İngiltere Başbakanı David Cameron, Avrupa Birliği'nin (AB) karşı karşıya olduğu göçmen krizine ilişkin olarak, ülkere daha fazla göçmen almanın bu soruna çözüm olmayacağını savundu.
Cameron, İngiliz ve Avrupalı siyasilerin, İngiltere'nin mevcut göçmen krizine yönelik daha aktif rol almasına ilişkin yaptığı çağrılarına yönelik açıklamada bulundu.
İngiltere'nin Northamptonshire bölgesini ziyareti sırasında konuşan Cameron, krize yönelik ülkesinin daha fazlasını yapabileceği çağrılarına yönelik, "Belli bir sayıda sığınmacıyı Suriyeli sığınmacı kamplarından ülkeye zaten aldık. Durumu dikkatle inceliyoruz. Ancak bizler, en önemli şeyin, dünyanın o bölgelerine barış ve istikrar götürmeyi denemek olduğunu düşünüyoruz. Bunun, sadece ülkelere daha fazla göçmen alınarak başarılacağına cevap oluşturduğunu düşünmüyorum" ifadelerini kullandı.

- **Alıştırma 1**:
Alıntıya göre aşağıdaki soruları yanıtlayın.
(a) Cameron, konuşmasını İngiltere'nin hangi bölgesini ziyareti sırasında yaptı?
(b) Cameron'a göre İngiltere belli bir sayıda sığınmacıyı nereden ülkeye aldı?
(c) Cameron en önemli şeyin ne olduğunu düşünüyor?

- **Veri Listesi**:
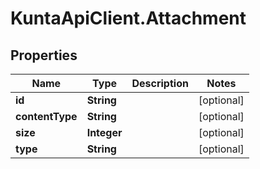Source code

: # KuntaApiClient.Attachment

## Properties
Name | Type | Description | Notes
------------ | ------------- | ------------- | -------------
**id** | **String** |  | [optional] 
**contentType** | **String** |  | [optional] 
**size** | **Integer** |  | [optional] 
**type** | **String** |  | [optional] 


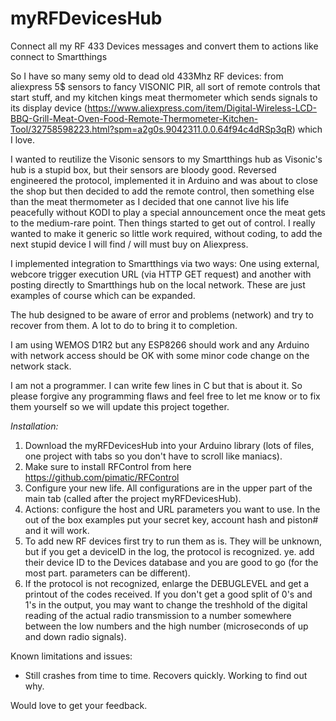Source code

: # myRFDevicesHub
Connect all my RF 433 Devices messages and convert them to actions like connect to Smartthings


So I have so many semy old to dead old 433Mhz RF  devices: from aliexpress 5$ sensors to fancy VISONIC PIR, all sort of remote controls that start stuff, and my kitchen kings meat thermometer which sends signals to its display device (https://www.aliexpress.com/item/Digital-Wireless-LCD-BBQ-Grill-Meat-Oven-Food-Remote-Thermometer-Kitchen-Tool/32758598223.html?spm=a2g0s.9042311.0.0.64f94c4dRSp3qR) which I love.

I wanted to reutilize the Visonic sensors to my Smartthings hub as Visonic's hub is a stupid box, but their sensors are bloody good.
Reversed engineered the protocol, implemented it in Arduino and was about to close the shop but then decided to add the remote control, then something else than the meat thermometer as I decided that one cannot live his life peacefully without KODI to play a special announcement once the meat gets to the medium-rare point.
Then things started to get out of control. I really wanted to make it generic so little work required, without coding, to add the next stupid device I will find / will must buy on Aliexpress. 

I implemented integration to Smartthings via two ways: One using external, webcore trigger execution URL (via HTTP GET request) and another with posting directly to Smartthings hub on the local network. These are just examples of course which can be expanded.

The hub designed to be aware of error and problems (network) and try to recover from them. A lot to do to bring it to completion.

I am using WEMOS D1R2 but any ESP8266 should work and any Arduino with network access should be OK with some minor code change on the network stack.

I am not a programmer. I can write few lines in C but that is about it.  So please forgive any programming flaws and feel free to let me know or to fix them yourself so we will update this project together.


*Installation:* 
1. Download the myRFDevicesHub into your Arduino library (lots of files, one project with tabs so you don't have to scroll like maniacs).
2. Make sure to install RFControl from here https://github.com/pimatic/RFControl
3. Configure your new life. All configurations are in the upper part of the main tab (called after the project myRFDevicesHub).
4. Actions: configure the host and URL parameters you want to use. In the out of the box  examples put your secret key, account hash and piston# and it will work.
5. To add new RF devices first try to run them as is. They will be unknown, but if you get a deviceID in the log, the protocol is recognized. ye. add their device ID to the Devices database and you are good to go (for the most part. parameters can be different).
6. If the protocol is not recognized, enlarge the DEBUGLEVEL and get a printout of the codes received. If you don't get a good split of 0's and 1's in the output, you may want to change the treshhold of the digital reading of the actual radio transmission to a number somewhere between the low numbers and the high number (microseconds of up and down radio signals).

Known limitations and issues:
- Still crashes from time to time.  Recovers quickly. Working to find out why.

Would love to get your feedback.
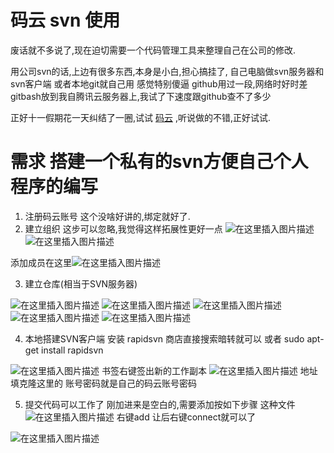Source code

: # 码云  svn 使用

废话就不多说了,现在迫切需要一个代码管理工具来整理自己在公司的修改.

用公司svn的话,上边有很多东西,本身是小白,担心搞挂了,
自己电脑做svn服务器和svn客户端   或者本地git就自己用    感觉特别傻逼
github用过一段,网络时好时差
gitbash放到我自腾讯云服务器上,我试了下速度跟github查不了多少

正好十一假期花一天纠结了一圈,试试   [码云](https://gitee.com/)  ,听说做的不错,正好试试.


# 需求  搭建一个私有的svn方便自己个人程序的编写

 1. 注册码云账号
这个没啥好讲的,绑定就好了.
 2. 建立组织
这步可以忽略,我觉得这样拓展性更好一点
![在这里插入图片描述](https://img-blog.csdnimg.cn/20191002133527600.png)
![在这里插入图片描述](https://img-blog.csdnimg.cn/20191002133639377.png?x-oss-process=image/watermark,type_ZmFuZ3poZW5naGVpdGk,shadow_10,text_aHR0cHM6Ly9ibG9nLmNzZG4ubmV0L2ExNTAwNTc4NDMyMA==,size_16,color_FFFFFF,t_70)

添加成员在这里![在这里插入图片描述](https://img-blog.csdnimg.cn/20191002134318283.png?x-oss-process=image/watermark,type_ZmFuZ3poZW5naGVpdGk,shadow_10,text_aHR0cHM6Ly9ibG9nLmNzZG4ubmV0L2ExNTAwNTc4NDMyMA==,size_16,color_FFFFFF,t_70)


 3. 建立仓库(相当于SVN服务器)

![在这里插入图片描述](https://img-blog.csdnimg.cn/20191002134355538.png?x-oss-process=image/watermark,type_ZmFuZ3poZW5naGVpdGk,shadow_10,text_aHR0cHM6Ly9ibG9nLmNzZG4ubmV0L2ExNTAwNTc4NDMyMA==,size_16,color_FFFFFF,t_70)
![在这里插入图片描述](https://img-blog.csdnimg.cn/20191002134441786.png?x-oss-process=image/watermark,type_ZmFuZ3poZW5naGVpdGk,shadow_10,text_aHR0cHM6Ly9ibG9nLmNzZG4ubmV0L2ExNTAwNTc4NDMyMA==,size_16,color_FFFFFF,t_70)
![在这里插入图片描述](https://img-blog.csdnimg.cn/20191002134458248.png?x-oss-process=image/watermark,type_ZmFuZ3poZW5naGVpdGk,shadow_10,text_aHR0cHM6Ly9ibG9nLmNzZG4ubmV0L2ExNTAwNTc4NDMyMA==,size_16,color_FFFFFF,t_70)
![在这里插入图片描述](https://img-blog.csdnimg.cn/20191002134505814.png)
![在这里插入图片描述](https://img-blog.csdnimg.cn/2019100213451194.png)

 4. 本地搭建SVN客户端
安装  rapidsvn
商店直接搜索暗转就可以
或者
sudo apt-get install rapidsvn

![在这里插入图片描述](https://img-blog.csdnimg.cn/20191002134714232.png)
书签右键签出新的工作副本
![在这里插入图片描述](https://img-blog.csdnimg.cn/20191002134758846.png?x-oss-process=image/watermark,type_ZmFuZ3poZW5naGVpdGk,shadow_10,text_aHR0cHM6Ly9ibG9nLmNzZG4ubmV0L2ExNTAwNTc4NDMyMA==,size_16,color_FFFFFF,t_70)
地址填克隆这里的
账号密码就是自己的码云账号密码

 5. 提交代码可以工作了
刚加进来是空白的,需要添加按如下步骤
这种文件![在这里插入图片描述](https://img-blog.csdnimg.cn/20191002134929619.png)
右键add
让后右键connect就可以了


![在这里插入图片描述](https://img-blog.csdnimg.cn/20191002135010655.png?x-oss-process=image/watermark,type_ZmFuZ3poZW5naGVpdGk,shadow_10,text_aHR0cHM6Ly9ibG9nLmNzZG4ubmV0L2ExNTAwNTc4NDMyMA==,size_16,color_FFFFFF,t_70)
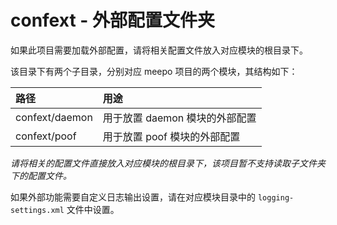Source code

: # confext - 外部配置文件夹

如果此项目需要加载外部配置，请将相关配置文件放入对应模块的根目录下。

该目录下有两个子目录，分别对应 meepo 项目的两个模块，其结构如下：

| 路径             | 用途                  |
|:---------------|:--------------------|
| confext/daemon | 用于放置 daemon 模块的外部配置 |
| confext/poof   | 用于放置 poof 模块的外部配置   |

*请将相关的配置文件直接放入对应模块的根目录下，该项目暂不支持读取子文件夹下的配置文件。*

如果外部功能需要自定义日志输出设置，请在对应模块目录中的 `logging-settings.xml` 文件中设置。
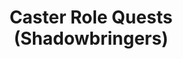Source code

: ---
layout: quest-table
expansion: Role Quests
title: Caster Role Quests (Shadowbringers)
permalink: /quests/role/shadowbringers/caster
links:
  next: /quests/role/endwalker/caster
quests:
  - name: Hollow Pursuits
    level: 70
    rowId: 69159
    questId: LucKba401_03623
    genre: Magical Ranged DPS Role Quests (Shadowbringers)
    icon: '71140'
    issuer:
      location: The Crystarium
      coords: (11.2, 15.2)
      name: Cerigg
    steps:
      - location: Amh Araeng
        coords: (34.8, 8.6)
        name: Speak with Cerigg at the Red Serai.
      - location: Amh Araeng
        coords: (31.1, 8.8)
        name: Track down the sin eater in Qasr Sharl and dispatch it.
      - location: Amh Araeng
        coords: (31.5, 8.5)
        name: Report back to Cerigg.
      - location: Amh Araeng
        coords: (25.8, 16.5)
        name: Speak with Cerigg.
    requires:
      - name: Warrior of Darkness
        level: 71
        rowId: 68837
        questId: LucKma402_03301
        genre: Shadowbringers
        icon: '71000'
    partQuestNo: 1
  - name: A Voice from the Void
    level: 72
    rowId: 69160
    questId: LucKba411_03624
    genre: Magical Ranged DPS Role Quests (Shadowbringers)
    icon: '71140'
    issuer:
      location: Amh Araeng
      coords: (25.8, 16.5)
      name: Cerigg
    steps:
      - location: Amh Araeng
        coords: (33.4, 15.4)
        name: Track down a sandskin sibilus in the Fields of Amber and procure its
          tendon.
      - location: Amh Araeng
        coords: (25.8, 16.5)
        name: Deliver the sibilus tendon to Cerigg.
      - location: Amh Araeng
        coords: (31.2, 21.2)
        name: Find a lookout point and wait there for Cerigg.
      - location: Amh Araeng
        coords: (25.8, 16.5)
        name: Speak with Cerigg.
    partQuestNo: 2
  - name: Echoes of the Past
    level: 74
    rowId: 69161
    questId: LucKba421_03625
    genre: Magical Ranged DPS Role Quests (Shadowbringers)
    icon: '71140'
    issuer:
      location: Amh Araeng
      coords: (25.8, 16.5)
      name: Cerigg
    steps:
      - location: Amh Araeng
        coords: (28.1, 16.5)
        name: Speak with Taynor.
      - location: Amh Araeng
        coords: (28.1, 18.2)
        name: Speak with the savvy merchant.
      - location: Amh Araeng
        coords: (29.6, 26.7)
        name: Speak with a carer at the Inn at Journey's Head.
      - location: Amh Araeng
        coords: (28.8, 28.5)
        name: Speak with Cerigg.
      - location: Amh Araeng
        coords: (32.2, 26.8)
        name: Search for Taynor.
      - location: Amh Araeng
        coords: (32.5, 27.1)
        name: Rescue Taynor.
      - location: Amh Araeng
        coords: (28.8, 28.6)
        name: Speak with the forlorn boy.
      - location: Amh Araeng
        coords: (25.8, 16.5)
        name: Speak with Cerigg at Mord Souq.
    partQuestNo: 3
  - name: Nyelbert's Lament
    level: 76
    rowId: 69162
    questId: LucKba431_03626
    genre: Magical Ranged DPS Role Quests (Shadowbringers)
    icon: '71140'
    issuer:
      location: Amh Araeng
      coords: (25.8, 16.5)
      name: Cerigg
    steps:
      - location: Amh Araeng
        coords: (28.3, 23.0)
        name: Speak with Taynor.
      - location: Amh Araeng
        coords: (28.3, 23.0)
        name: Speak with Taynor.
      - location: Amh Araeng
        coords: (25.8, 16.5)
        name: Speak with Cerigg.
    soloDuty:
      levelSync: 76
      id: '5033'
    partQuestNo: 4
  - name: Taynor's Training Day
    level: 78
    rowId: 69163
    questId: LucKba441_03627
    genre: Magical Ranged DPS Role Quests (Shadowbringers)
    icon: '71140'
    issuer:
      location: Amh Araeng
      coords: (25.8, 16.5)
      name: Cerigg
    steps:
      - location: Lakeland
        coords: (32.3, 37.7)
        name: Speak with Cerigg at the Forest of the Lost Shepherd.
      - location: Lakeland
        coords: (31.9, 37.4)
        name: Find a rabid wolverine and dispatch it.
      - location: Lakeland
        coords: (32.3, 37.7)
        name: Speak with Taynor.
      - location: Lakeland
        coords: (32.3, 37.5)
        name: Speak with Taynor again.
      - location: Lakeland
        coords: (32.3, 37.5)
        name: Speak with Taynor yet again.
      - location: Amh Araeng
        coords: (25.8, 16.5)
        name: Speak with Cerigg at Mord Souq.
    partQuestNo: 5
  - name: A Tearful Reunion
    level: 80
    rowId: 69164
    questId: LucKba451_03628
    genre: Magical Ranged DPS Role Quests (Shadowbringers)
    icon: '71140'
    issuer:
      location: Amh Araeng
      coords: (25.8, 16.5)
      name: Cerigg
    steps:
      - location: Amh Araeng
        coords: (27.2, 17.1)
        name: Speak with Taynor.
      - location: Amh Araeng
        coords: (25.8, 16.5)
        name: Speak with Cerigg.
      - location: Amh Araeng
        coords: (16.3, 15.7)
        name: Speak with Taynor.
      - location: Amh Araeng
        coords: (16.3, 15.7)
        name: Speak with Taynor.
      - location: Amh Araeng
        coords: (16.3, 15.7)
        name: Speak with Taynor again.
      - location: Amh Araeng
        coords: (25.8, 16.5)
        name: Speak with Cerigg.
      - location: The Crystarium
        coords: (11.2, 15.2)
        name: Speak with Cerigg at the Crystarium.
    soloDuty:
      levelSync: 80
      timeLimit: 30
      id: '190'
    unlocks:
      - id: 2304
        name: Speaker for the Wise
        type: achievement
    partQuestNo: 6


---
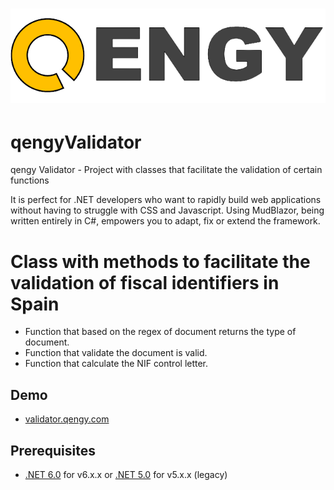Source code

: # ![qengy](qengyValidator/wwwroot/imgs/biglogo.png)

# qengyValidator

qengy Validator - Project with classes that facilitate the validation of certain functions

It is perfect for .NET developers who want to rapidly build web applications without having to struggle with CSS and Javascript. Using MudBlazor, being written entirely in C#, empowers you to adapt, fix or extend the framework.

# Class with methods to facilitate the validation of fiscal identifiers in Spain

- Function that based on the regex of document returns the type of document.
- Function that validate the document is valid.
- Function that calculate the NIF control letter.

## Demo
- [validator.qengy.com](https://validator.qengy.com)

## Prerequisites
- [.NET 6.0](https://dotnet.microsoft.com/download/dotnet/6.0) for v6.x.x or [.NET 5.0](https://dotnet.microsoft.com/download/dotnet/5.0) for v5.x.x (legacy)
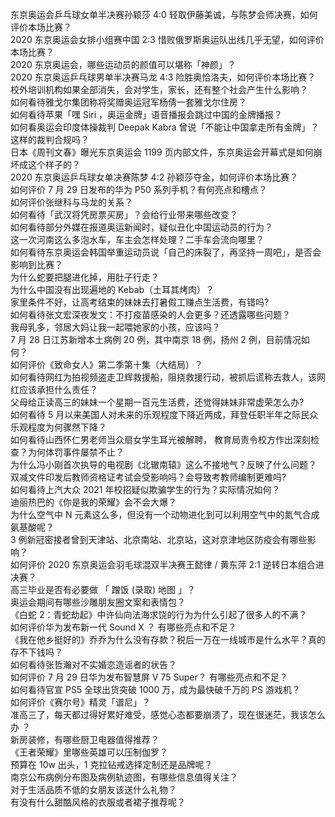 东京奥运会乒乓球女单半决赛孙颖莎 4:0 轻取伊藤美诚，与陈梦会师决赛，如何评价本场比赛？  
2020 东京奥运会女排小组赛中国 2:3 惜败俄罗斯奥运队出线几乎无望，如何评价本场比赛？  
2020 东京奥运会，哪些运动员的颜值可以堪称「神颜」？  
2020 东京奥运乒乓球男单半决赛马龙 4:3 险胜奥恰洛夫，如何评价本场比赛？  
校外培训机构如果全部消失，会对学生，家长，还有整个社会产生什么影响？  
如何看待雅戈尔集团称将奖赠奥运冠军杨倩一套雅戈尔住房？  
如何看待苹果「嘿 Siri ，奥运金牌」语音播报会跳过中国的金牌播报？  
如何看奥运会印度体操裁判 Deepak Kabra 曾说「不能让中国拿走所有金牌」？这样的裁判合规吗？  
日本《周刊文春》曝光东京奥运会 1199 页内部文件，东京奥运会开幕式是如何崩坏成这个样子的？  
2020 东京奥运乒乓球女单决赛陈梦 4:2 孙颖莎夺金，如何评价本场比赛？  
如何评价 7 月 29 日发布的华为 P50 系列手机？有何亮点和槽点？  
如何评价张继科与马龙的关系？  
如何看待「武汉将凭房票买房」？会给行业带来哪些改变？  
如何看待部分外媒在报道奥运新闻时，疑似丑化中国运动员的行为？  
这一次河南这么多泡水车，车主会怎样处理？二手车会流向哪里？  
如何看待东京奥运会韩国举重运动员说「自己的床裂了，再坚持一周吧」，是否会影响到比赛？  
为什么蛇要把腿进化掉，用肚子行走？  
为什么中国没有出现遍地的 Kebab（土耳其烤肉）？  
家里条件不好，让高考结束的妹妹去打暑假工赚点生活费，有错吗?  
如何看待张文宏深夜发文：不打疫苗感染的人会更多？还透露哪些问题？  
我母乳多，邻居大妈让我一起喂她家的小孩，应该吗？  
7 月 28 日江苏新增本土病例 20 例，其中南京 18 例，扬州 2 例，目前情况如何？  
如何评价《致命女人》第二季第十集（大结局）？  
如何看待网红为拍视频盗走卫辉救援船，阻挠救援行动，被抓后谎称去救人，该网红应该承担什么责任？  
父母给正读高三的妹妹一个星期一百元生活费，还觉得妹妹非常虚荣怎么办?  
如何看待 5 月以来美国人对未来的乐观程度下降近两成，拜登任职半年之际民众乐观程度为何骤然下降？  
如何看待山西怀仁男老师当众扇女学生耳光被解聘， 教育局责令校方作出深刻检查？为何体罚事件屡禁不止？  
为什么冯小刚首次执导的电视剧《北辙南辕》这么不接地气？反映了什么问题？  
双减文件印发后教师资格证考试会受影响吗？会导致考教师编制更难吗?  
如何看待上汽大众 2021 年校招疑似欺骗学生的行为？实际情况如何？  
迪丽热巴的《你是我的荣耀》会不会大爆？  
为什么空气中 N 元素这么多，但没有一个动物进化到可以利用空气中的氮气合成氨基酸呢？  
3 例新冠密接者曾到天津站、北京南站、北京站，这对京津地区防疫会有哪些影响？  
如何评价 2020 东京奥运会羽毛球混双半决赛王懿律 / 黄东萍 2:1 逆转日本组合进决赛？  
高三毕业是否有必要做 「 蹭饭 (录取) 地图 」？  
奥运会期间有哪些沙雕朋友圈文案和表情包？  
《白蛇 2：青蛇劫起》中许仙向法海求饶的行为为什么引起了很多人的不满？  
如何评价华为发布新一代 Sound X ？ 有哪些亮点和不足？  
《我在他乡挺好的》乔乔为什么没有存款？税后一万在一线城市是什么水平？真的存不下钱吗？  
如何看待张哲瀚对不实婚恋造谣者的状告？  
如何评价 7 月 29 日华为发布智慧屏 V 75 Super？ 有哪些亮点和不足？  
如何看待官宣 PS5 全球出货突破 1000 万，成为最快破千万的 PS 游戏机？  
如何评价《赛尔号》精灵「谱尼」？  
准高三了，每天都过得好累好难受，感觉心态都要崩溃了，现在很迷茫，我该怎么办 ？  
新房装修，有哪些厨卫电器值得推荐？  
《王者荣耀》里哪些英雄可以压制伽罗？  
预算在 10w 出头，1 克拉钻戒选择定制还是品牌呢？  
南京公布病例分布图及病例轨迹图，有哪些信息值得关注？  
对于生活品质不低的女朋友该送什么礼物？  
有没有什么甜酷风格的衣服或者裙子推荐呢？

- **Alıştırma 2**: Listenin başından "I implemented integration" ifadesini içeren satıra kadar (bu satır da dahil) olan kısımda "Smartthings" ifadesini "SmartThings" ile değiştirerek bu kısmı yeniden yazın, başka hiçbir şeyi değiştirmeyin. Resimleri cevabınıza almayın.

- **Çözümünüz 1**:
(a) Northamptonshire bölgesini.
(b) Suriyeli sığınmacı kamplarından.
(c) Dünyanın o bölgelerine barış ve istikrar götürmeyi denemek.

- **Çözümünüz 2**:
Source code

: # KuntaApiClient.Attachment

## Properties
Name | Type | Description | Notes
------------ | ------------- | ------------- | -------------
**id** | **String** |  | [optional] 
**contentType** | **String** |  | [optional] 
**size** | **Integer** |  | [optional] 
**type** | **String** |  | [optional] 


Source code

: # myRFDevicesHub
Connect all my RF 433 Devices messages and convert them to actions like connect to SmartThings


So I have so many semy old to dead old 433Mhz RF  devices: from aliexpress 5$ sensors to fancy VISONIC PIR, all sort of remote controls that start stuff, and my kitchen kings meat thermometer which sends signals to its display device (https://www.aliexpress.com/item/Digital-Wireless-LCD-BBQ-Grill-Meat-Oven-Food-Remote-Thermometer-Kitchen-Tool/32758598223.html?spm=a2g0s.9042311.0.0.64f94c4dRSp3qR) which I love.

I wanted to reutilize the Visonic sensors to my SmartThings hub as Visonic's hub is a stupid box, but their sensors are bloody good.
Reversed engineered the protocol, implemented it in Arduino and was about to close the shop but then decided to add the remote control, then something else than the meat thermometer as I decided that one cannot live his life peacefully without KODI to play a special announcement once the meat gets to the medium-rare point.
Then things started to get out of control. I really wanted to make it generic so little work required, without coding, to add the next stupid device I will find / will must buy on Aliexpress. 

I implemented integration to SmartThings via two ways: One using external, webcore trigger execution URL (via HTTP GET request) and another with posting directly to SmartThings hub on the local network. These are just examples of course which can be expanded.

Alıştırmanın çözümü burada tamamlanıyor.